Le Togo cultive de bonnes relations avec ses voisins. Faure Gnassingbé multiplie les visites, notamment au Ghana et en Côte d’Ivoire. Le pays s’investit également dans les enceintes multilatérales. Faure Gnassingbé a été élu à la présidence de la CEDEAO le 4 juin 2017. Le Togo contribue à 6 opérations de maintien de la paix, principalement la MINUSMA, avec plus de 1200 hommes.

En octobre 2016, le Togo a accueilli le Sommet extraordinaire de l’Union Africaine sur la sécurité maritime et le développement en Afrique.
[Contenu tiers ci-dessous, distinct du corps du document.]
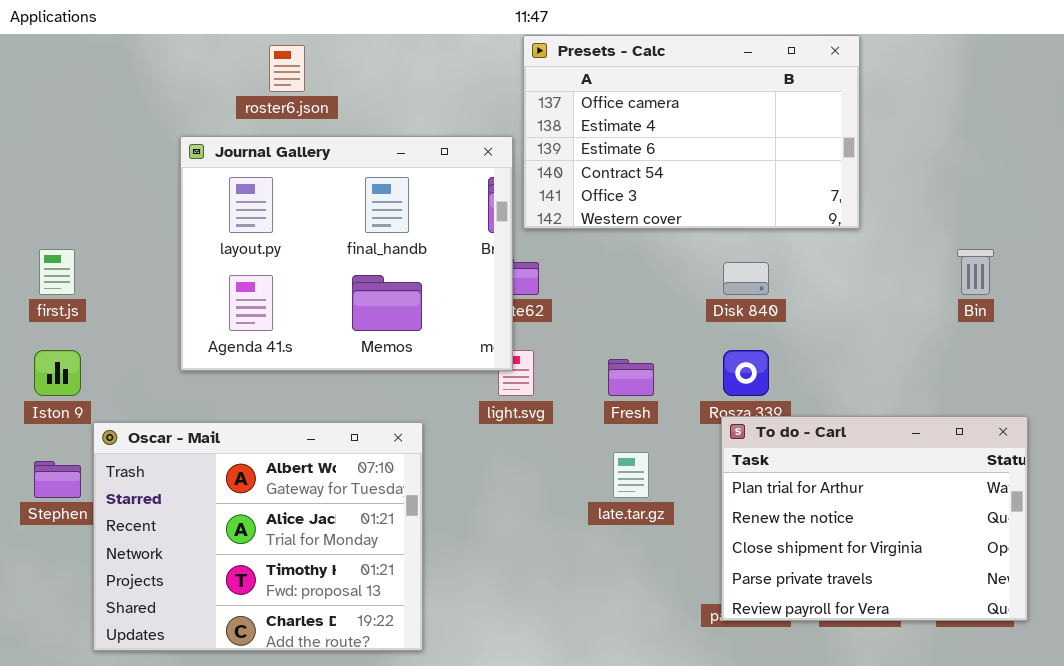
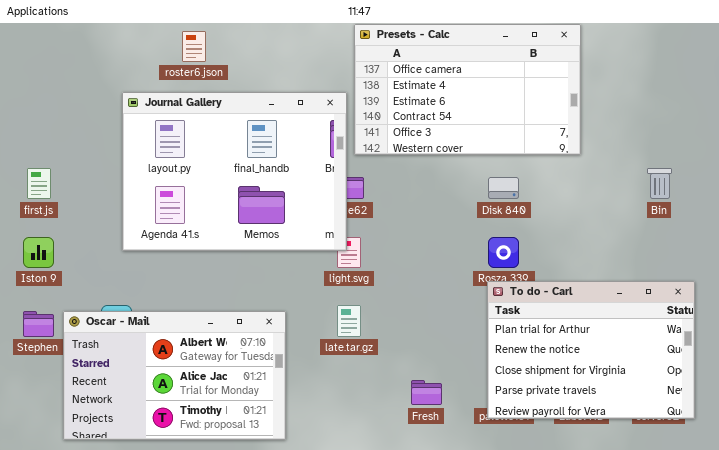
Fresh: [608,359,654,396] -> [411,380,442,405], moved
Oscar - Mail: [93,422,423,651] -> [63,311,286,440], resized
late.tar.gz: [613,452,649,498] -> [337,305,361,337], moved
Cette session s’est inscrite dans le droit fil du processus de Yaoundé, afin de mettre en place une stratégie africaine de protection des mers et des océans, pour garantir paix, sécurité et stabilité, et de faire de l’espace maritime africain le levier principal d’un développement économique pérenne (« économie bleue »). Ce sommet a donné lieu à la signature de la Charte de Lomé par 31 Etats. En 2017, le Togo devait accueillir le premier Sommet Israël-Afrique et la Conférence ministérielle annuelle de la Francophonie, respectivement annulé et transféré en raison des violences qui ont endeuillés le pays en août et septembre.

Le Togo est membre depuis 1997 de l’Organisation de la coopération islamique et a rejoint, en décembre 2015, la Coalition islamique antiterroriste emmenée par l’Arabie Saoudite. Il a par ailleurs demandé à adhérer au Commonwealth.

Les Togolais vivant à l’étranger sont estimés à deux millions, dont 30% en Europe et en Amérique du Nord, et leurs transferts de fonds représentent environ 10% du PIB.